A real comment looks like:
issue (blocking): This handler has no idempotency guard. If a client retries, the payment runs twice.
This sounds small. It isn't.
Reviewers who don't label intent train authors to ignore them. When every comment carries the same weight, none of them carry any. Engineers learn quickly that all your feedback is negotiable.
When the (blocking) comments actually block and the nitpicks announce themselves as nitpicks, authors stop arguing. Reviews get faster.

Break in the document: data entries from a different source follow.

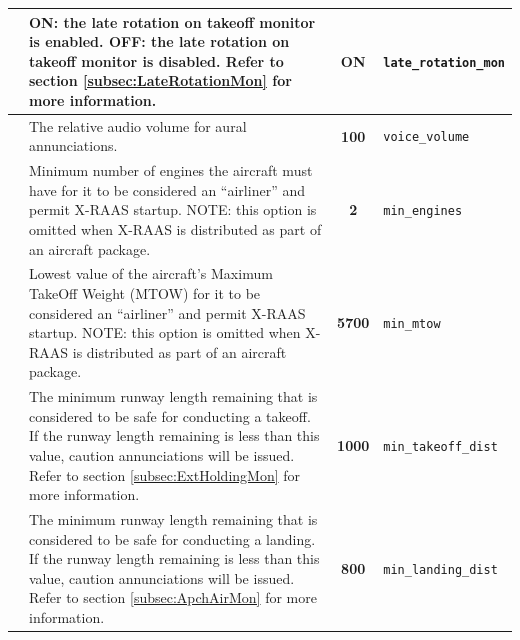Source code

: \documentclass[a4paper,12pt]{article}
\newcommand{\confopt}[1]{\texttt{#1}}
\begin{document}
{\begin{center}
\begin{supertabular}{|c|p{8cm}|c|l|}
 &
\textbf{ON:} the late rotation on takeoff monitor is enabled.\newline
\textbf{OFF:} the late rotation on takeoff monitor is disabled.\newline
Refer to section \ref{subsec:LateRotationMon} for more information. &
\textbf{ON} & \confopt{late\_rotation\_mon} \\

\hline

 & The relative audio volume for aural annunciations. &
\textbf{100} & \confopt{voice\_volume} \\

\hline

 &
Minimum number of engines the aircraft must have for it to be considered
an ``airliner'' and permit X-RAAS startup.\newline
NOTE: this option is omitted when X-RAAS is distributed as part of an
aircraft package. &
\textbf{2} &
\confopt{min\_engines} \\

\hline

 &
Lowest value of the aircraft's Maximum TakeOff Weight (MTOW) for it to be
considered an ``airliner'' and permit X-RAAS startup.\newline
NOTE: this option is omitted when X-RAAS is distributed as part of an
aircraft package. &
\textbf{5700} & \confopt{min\_mtow} \\

\hline

 &
The minimum runway length remaining that is considered to be safe for
conducting a takeoff. If the runway length remaining is less than this
value, caution annunciations will be issued.\newline
Refer to section \ref{subsec:ExtHoldingMon} for more information. &
\textbf{1000} & \confopt{min\_takeoff\_dist} \\

\hline

 &
The minimum runway length remaining that is considered to be safe for
conducting a landing. If the runway length remaining is less than this
value, caution annunciations will be issued.\newline
Refer to section \ref{subsec:ApchAirMon} for more information. &
\textbf{800} & \confopt{min\_landing\_dist} \\

\hline


\end{supertabular}
\end{center}}
\end{document}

The checklist isn't the hard part
I've handed this list to people before. They write it down. They use it for a week. Then they stop, because they can't run a ten-item checklist on every PR. Nobody has time. With anywhere from 10–50 open PRs at any moment, the math doesn't work.
So in practice you triage. Most PRs get a quick read. A few get the full pass. The trouble is, the PRs that need the full pass aren't always the ones that look like they do.
The 1000-line refactor with three reviewers and multiple hours or days of back and forth conversation? Usually fine. The 50-line config change that touches the auth path? That's the one that breaks production.
Figuring out which PRs need attention...without reading every line of every diff...is the actual problem. Lately I've been building something for it. More on that soon.